*What you need to do:* Show every line in the data below that contains the string "visualSharp", copied in full.

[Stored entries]
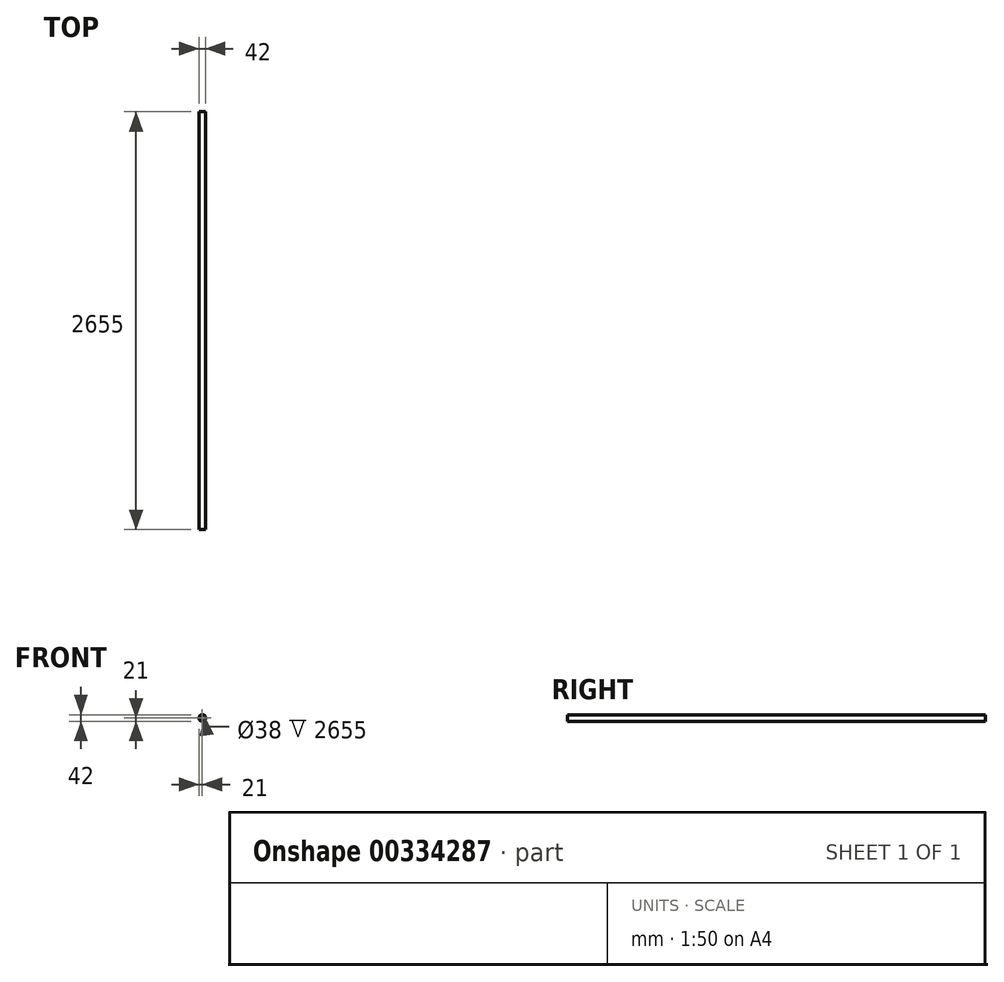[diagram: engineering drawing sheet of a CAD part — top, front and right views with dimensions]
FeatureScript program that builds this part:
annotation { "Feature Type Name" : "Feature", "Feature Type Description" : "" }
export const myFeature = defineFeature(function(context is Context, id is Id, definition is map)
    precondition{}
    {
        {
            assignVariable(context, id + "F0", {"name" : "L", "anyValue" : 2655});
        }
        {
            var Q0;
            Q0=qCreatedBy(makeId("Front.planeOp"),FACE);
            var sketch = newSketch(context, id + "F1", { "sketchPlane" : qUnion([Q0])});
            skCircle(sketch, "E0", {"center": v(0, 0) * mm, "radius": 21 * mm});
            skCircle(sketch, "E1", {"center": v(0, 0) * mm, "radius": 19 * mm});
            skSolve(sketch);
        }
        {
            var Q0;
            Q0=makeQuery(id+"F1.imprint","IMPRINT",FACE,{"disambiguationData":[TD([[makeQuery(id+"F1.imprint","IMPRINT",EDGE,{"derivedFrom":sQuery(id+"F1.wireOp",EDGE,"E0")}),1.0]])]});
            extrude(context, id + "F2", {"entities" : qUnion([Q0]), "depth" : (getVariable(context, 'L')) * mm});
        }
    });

==

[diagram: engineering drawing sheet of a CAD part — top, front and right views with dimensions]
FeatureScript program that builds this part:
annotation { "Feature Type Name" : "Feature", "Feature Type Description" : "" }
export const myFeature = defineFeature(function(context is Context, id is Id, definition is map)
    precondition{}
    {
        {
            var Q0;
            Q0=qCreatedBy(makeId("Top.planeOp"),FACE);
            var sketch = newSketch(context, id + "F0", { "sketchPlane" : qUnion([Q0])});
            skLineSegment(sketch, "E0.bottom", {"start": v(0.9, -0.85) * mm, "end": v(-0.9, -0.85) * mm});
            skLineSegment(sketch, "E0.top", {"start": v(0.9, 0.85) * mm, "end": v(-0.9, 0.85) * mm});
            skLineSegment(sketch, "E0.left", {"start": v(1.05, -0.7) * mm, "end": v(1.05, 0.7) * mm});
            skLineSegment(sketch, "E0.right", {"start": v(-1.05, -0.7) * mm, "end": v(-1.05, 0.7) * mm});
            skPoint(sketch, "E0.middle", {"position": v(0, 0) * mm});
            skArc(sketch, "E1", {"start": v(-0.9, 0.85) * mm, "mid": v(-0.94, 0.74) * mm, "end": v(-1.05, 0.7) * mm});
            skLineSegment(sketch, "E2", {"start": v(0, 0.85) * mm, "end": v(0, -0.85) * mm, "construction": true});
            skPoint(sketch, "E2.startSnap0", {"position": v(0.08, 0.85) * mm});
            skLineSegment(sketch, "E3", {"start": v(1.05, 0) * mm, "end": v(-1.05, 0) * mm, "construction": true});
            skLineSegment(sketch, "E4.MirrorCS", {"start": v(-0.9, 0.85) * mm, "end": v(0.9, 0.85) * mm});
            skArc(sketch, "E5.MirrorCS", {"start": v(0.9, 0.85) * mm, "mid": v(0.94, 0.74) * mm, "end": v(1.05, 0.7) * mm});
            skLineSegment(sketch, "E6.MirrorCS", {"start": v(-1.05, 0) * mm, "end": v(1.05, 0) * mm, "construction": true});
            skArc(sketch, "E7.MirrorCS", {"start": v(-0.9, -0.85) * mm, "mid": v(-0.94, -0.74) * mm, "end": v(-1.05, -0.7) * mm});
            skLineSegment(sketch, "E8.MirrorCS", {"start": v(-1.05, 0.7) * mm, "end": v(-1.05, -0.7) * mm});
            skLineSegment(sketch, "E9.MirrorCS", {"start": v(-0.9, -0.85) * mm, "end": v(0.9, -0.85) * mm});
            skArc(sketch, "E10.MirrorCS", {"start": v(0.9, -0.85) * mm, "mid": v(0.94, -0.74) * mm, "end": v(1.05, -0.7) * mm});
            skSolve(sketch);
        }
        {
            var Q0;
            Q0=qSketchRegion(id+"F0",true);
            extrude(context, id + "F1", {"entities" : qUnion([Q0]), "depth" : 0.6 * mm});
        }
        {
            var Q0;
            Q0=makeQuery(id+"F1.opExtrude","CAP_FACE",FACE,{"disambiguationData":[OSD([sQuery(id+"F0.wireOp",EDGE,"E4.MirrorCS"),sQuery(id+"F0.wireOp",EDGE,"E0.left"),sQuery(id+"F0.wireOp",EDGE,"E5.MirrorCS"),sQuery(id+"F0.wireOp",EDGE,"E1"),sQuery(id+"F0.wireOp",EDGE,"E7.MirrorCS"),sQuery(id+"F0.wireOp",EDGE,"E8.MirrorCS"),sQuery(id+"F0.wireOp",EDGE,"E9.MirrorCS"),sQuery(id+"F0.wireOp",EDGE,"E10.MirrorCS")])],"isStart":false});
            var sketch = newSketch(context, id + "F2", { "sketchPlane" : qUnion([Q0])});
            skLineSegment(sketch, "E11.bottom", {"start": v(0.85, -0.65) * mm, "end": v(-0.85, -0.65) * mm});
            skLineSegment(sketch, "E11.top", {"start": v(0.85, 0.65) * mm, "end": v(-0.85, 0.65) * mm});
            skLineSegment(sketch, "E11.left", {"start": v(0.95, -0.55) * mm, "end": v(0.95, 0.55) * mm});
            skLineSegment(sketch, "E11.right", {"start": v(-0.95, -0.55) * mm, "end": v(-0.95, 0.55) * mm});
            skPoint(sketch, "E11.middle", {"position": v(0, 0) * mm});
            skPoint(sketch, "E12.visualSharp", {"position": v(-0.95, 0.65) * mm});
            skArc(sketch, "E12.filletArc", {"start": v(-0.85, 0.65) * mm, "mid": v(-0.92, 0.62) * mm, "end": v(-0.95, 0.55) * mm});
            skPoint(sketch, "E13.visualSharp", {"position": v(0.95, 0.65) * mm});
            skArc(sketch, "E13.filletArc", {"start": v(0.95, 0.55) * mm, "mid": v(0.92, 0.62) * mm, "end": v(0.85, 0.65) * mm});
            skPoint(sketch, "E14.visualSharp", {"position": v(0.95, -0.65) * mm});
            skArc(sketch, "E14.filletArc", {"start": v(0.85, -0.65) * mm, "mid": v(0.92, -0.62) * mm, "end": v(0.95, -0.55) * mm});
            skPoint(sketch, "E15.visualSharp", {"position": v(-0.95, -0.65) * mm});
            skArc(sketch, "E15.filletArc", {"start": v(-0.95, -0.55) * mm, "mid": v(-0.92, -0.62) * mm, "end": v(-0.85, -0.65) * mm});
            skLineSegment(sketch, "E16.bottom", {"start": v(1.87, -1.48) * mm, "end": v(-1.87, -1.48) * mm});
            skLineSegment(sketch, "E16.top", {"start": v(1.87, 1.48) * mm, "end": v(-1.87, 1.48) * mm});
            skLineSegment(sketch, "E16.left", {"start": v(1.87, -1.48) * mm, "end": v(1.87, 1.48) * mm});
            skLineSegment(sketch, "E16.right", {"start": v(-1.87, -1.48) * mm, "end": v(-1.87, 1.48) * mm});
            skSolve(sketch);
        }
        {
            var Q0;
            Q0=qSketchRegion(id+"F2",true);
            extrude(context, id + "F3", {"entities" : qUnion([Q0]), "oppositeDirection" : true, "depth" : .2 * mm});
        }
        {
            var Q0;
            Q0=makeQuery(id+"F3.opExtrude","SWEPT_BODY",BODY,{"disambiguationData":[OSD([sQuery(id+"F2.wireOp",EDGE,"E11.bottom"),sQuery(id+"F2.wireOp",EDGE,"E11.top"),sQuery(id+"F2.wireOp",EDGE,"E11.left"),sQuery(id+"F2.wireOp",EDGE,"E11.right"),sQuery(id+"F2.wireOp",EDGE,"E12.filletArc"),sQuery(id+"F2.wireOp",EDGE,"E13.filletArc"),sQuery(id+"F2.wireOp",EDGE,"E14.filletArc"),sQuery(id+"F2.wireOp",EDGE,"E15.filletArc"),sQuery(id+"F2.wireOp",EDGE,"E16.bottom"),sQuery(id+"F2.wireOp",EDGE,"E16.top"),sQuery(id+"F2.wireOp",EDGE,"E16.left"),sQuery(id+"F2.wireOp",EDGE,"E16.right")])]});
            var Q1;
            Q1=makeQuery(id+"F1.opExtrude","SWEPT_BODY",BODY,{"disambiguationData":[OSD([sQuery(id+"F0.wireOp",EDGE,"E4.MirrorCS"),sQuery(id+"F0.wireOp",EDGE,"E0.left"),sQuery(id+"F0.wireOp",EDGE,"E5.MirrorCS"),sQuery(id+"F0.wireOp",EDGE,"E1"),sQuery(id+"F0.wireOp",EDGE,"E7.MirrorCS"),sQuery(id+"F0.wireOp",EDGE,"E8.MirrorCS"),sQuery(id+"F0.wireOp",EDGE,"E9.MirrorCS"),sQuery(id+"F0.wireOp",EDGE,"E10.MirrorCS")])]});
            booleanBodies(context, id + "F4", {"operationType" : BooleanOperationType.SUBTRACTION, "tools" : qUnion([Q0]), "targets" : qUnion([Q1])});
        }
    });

---

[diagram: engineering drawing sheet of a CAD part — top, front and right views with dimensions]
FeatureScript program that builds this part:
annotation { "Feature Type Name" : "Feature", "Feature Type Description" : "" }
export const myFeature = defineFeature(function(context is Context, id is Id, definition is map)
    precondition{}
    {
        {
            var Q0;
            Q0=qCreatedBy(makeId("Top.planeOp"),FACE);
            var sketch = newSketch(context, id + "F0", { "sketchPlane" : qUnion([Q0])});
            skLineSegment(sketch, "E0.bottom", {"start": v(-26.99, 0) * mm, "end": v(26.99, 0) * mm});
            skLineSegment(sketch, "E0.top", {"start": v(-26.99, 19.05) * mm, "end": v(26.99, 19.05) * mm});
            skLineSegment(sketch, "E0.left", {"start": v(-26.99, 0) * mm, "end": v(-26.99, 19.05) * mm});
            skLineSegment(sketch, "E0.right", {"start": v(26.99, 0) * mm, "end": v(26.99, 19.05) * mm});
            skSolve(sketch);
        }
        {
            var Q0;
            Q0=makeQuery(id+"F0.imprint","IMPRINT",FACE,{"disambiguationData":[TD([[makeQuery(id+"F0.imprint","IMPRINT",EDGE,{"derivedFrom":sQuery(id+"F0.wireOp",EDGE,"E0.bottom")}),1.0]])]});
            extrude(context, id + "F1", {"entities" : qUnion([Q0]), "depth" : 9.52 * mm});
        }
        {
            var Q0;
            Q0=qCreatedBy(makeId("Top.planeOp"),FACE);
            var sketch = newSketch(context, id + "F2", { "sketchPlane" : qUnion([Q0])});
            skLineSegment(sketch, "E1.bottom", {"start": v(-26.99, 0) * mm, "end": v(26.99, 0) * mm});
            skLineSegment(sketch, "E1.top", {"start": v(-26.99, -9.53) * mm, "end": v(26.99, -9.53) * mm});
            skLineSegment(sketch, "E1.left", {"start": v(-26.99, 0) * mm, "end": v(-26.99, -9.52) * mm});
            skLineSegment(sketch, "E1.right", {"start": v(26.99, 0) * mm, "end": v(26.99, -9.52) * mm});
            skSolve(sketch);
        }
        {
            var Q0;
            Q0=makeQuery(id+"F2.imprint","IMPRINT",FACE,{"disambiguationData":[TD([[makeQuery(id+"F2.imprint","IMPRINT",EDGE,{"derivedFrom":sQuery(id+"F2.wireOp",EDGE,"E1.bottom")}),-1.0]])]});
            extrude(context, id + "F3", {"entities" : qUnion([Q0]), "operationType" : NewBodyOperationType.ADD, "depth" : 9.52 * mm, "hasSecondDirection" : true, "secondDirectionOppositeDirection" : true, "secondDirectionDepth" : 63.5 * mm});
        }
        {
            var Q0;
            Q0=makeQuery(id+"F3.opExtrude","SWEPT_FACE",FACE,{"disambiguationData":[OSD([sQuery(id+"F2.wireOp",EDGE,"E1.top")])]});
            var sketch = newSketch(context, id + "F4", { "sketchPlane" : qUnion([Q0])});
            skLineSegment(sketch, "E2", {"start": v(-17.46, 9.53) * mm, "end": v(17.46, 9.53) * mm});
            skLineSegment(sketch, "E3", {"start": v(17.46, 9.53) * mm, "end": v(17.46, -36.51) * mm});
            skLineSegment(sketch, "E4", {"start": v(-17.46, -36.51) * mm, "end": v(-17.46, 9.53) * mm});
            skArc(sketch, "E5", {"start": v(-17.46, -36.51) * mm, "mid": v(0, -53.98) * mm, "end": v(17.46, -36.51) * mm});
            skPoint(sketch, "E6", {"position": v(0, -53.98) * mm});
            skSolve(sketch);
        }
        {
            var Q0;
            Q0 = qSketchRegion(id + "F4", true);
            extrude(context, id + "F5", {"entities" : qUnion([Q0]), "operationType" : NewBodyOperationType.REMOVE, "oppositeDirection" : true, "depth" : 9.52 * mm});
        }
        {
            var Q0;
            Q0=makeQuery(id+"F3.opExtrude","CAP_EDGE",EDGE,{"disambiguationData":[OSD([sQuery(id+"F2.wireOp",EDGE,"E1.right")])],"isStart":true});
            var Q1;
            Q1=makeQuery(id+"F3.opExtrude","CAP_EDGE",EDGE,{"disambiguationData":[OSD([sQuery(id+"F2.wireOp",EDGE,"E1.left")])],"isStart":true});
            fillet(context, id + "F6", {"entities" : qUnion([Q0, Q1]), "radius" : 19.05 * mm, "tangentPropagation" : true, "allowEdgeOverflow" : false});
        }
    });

*Output for this task:*
            skPoint(sketch, "E12.visualSharp", {"position": v(-0.95, 0.65) * mm});
            skPoint(sketch, "E13.visualSharp", {"position": v(0.95, 0.65) * mm});
            skPoint(sketch, "E14.visualSharp", {"position": v(0.95, -0.65) * mm});
            skPoint(sketch, "E15.visualSharp", {"position": v(-0.95, -0.65) * mm});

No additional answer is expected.